Backup files follow the naming convention `plex-backup-YYYYMMDD_HHMMSS.tar.gz` for easy identification and sorting.

## Important Information

- Ensure that the [`plex.sh`](https://github.com/acedanger/shell/blob/main/plex.sh) script is available and executable. This script is used to stop and start the Plex Media Server service.
- The script uses `systemctl` to manage the Plex Media Server service. Ensure that `systemctl` is available on your system.
- **New Directory Structure**: The enhanced backup system stores only compressed `.tar.gz` files directly in the backup root directory, eliminating intermediate dated directories.
- **Archive Naming**: Backup files follow the naming convention `plex-backup-YYYYMMDD_HHMMSS.tar.gz` for easy identification and sorting.
- **Legacy Compatibility**: The system automatically cleans up old dated directories from previous backup versions during operation.
- The backup directory path is configurable through the `BACKUP_ROOT` variable. Modify this path as needed to fit your environment.
- The script logs important actions and errors to timestamped log files. Check the log files for details if any issues arise.
- **Backup Validation**: All archives undergo integrity checking to ensure backup reliability.

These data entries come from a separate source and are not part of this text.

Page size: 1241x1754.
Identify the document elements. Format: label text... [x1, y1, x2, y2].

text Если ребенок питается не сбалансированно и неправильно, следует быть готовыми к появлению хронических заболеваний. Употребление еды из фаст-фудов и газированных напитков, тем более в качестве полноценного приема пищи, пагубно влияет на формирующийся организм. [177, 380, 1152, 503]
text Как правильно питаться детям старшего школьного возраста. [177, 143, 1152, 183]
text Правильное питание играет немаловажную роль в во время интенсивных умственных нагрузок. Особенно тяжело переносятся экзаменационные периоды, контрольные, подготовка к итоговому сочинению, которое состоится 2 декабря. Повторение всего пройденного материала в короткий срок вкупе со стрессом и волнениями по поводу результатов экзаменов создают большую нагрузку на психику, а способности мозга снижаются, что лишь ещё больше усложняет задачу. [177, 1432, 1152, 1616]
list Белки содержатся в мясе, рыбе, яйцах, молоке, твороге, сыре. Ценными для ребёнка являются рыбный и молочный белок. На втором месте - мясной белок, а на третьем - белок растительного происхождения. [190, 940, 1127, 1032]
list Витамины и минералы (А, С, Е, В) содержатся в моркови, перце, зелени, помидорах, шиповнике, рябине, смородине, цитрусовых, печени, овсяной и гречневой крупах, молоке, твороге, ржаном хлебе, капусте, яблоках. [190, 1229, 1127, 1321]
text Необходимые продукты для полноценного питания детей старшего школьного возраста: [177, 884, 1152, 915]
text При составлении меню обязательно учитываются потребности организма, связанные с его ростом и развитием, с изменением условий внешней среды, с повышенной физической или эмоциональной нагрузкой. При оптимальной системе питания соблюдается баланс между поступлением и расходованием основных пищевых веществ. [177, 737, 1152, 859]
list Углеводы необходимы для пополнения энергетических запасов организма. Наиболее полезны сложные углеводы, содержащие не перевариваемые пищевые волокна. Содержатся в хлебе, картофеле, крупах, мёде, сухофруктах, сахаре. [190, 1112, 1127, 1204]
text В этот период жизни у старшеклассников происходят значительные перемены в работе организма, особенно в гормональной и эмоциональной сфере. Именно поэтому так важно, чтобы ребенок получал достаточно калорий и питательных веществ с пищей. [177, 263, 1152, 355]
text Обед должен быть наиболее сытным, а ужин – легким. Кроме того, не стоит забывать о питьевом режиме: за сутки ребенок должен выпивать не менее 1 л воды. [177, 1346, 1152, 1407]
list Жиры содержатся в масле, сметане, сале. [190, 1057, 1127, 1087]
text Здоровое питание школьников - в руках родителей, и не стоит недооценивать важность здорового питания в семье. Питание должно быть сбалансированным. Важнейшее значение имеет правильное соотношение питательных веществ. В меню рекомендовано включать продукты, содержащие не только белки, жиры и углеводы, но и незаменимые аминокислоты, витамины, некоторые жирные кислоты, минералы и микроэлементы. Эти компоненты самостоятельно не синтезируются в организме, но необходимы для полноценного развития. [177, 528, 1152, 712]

## Final Directory Structure

```text
/mnt/share/media/backups/plex/
├── plex-backup-20250125_143022.tar.gz    # Latest backup
├── plex-backup-20250124_143011.tar.gz    # Previous backup
├── plex-backup-20250123_143008.tar.gz    # Older backup
└── logs/
    ├── backup_log_20250125_143022.md
    └── plex-backup-performance.json
```

Backup files follow the pattern: `plex-backup-YYYYMMDD_HHMMSS.tar.gz`

- **YYYYMMDD**: Date of backup (e.g., 20250125)
- **HHMMSS**: Time of backup (e.g., 143022)
- **tar.gz**: Compressed archive format

### Key Improvements

1. **Direct Archive Creation**: No intermediate directories required
2. **Efficient Storage**: Only compressed files stored permanently
3. **Easy Identification**: Timestamp-based naming for sorting
4. **Legacy Cleanup**: Automatic removal of old dated directories
5. **Archive Validation**: Integrity checking of compressed files

### 3-2-1 Backup Rule

1. **3 Copies**: Original data + local backup + compressed archive
2. **2 Different Media**: Local disk + network storage capability
3. **1 Offsite**: Ready for remote synchronization

### Retention Policy

- Configurable maximum backup age (default: 30 days)
- Configurable maximum backup count (default: 10 backups)
- Automatic cleanup of old backups

### Verification Strategy

- Checksum verification for all backed up files
- Database integrity checks before and after operations
- Optional parallel verification for improved performance

## Migration from Legacy Script

To migrate from the original backup script:

1. **Backup Current Configuration**: Save any custom modifications
2. **Test New Script**: Run with `--check-integrity` first
3. **Update Automation**: Modify cron jobs to use new options
4. **Monitor Performance**: Check performance logs for optimization opportunities

The enhanced script maintains backward compatibility while adding significant new capabilities.